- _Page text_:

# # # # #

[TUHS] why does tar have the tape device hard coded into it and why is it mt1 instead of mt0

Lyndon Nerenberg lyndon at orthanc.ca
Sun Dec 13 13:04:17 AEST 2015


On Dec 12, 2015, at 5:41 PM, Norman Wilson <norman at oclsc.org> wrote:

> Anyway, what all this means is that /dev/*mt0 and /dev/*mt1
> both actually meant slave 0 on TU16 controller 0, but mt0
> was 800 bpi and mt1 1600 bpi.  Hence, I would guess, tar's
> default to mt1.

At Athabasca University we had an SI9000 (if I remember the model number correctly) tape drive (vacuum column, no less!) hanging off the 785.  This was a triple-density 800/1600/6250 drive, and I forget what the controller was we had it connected to.  Installing new versions of Ultrix was always fun, because the I/O register that set the density didn't agree with what Ultrix expected the device to do.  We always had to do a little dance on the console to interrupt the installer, manually poke the correct value into a register on the tape controller to set the proper drive density, then continue the installer.  That was my first experience with having to directly frob the hardware on big iron.

# # # # #

- _Source data_:
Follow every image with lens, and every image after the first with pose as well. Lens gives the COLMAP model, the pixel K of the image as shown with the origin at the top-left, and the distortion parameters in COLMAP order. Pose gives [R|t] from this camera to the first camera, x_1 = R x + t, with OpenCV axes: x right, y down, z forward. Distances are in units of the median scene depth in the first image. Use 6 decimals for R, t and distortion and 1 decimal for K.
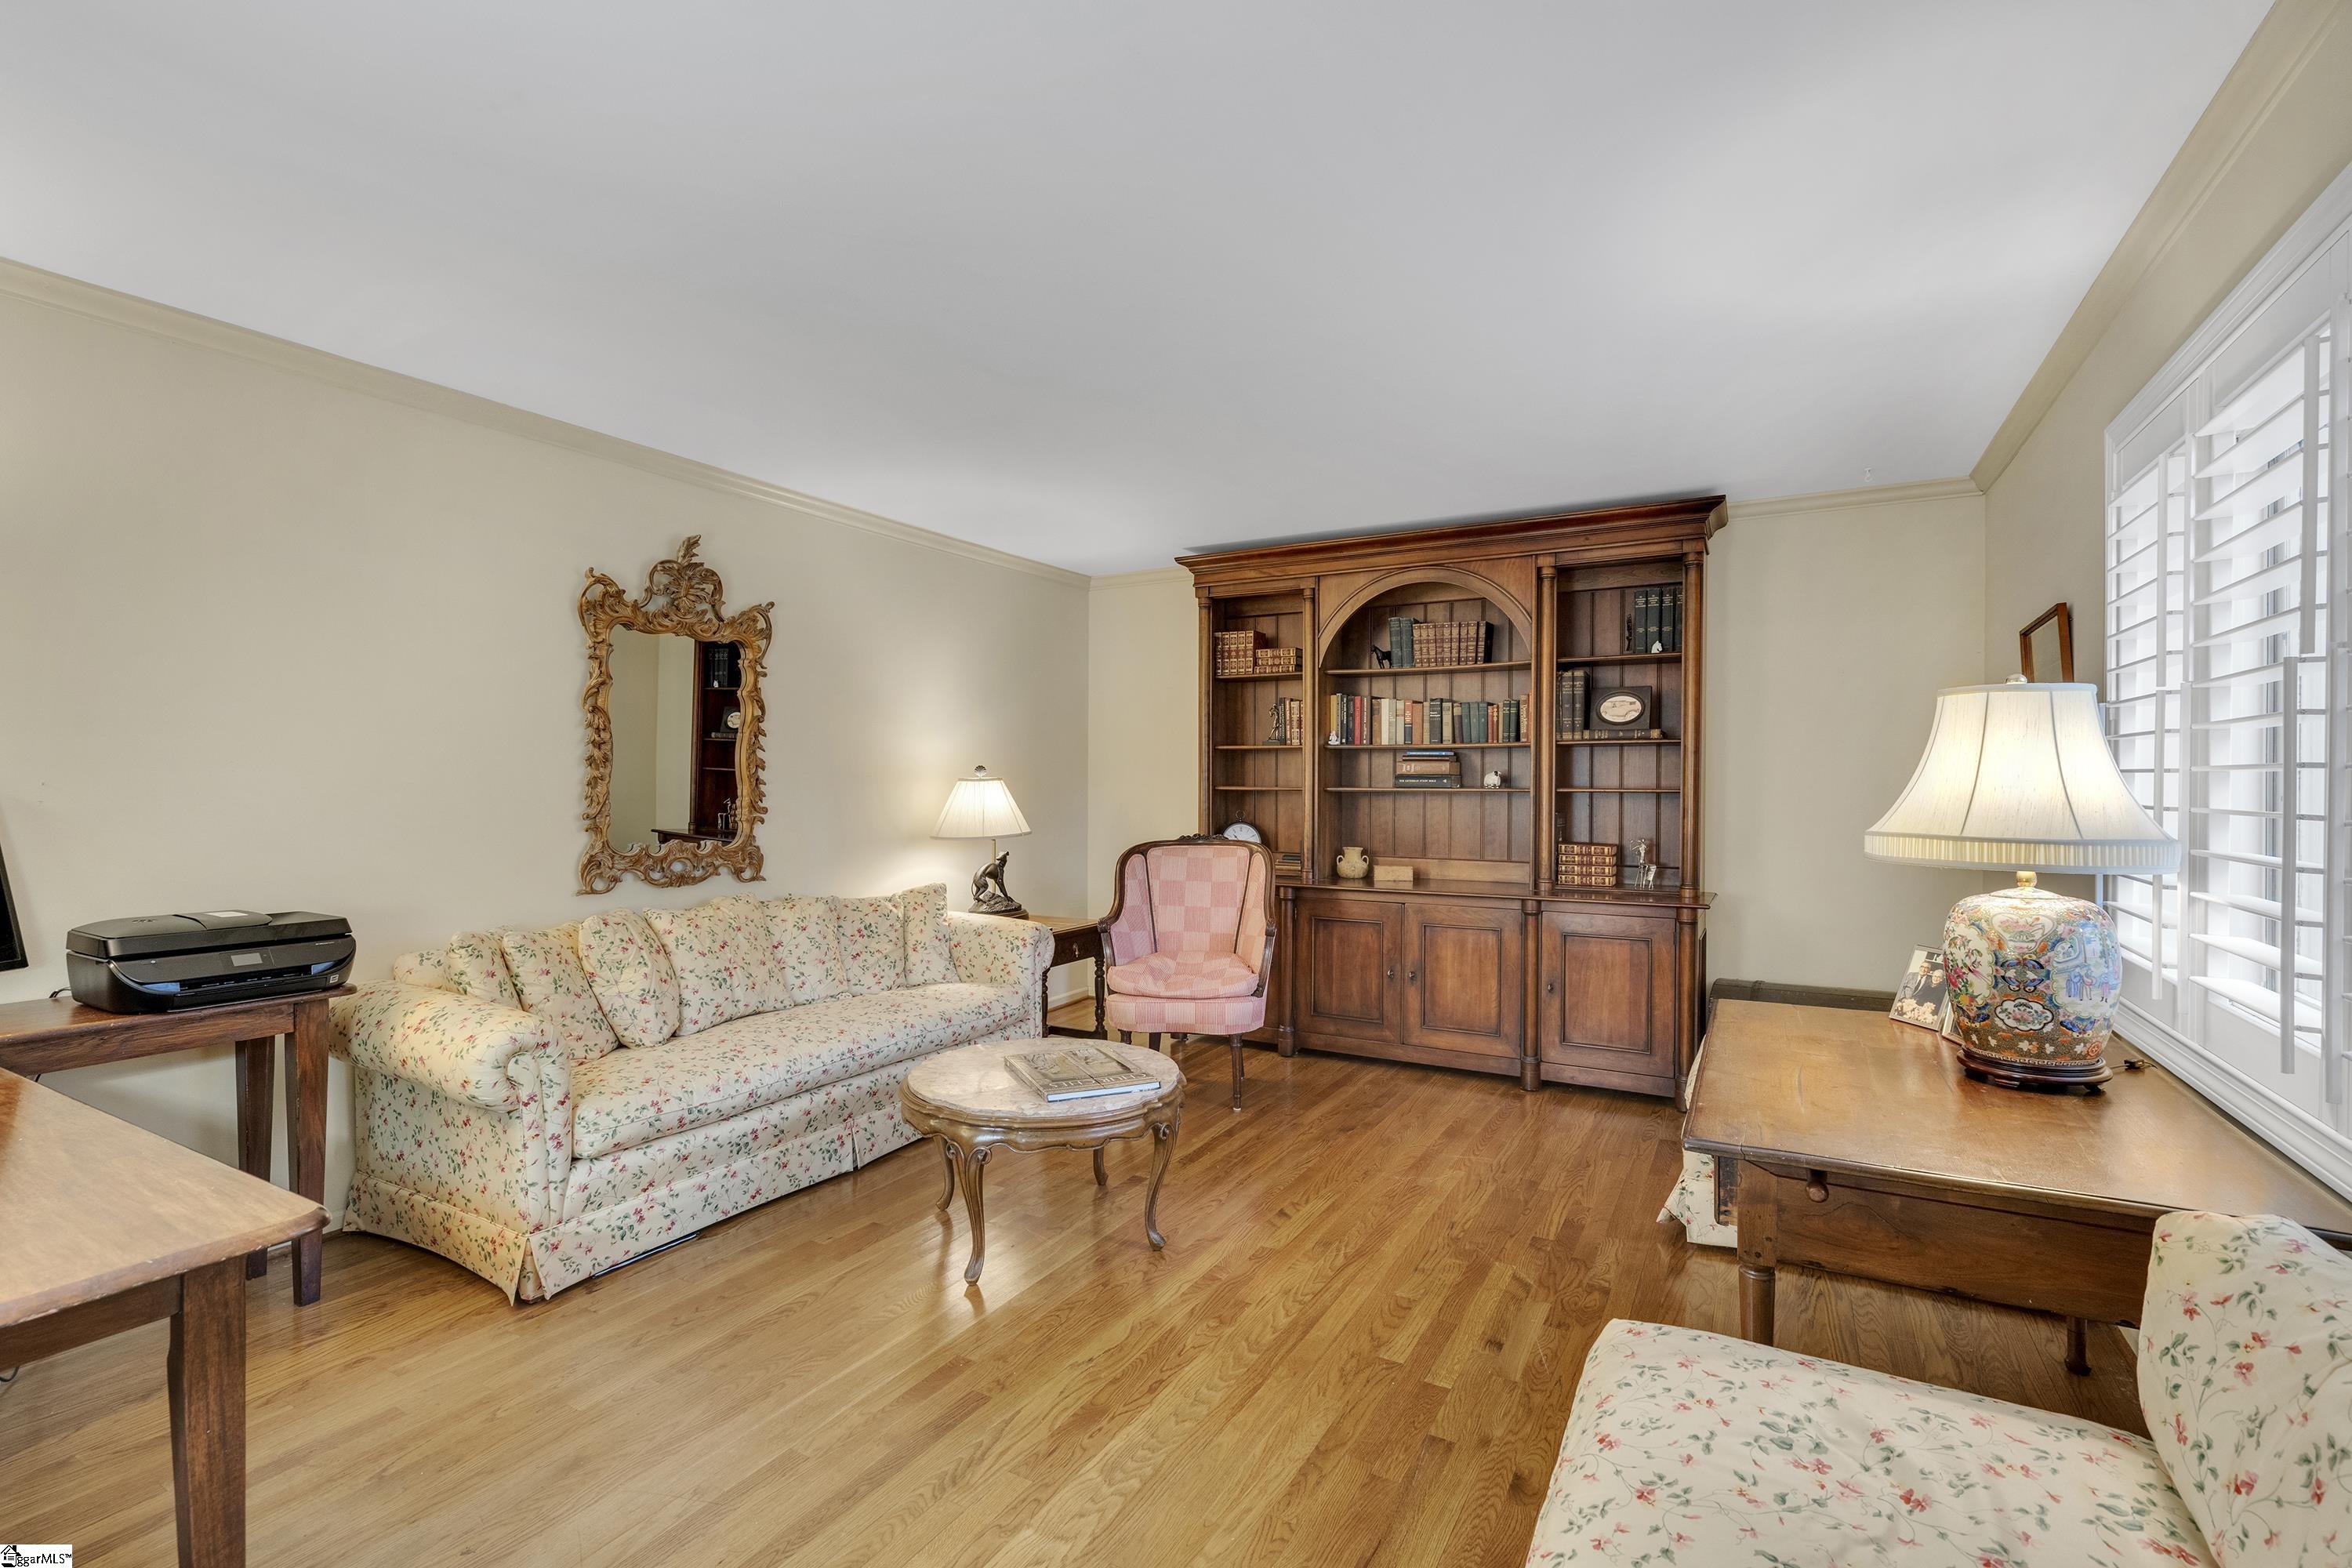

# # # # #

- _What you should do_: Go on with the tape-drive post after its final sentence. The data come from a source unrelated to the tape-drive post.

- _Your response_:
Come to think of it, the first program I ever wrote that poked into a live running kernel was something I hacked together to work around a bug in the CTIX QIC tape driver.  If you had a process with the tape device open while the tape was rewinding (deliberately or implicitly) and sent it an interrupt, the process would hang forever.  This got annoying enough that I wrote a little hack that would go in and clear the busy bit in the device table entry, which was enough to let the holding process return from the system call it was stuck in.

Tape drives were magical beasts.  Mostly from the dark side ...

--lyndon

(Don't get me started about trying to get enough I/O throughput out of a 3B2 to make the 9track stream :-P)

-------------- next part --------------
A non-text attachment was scrubbed...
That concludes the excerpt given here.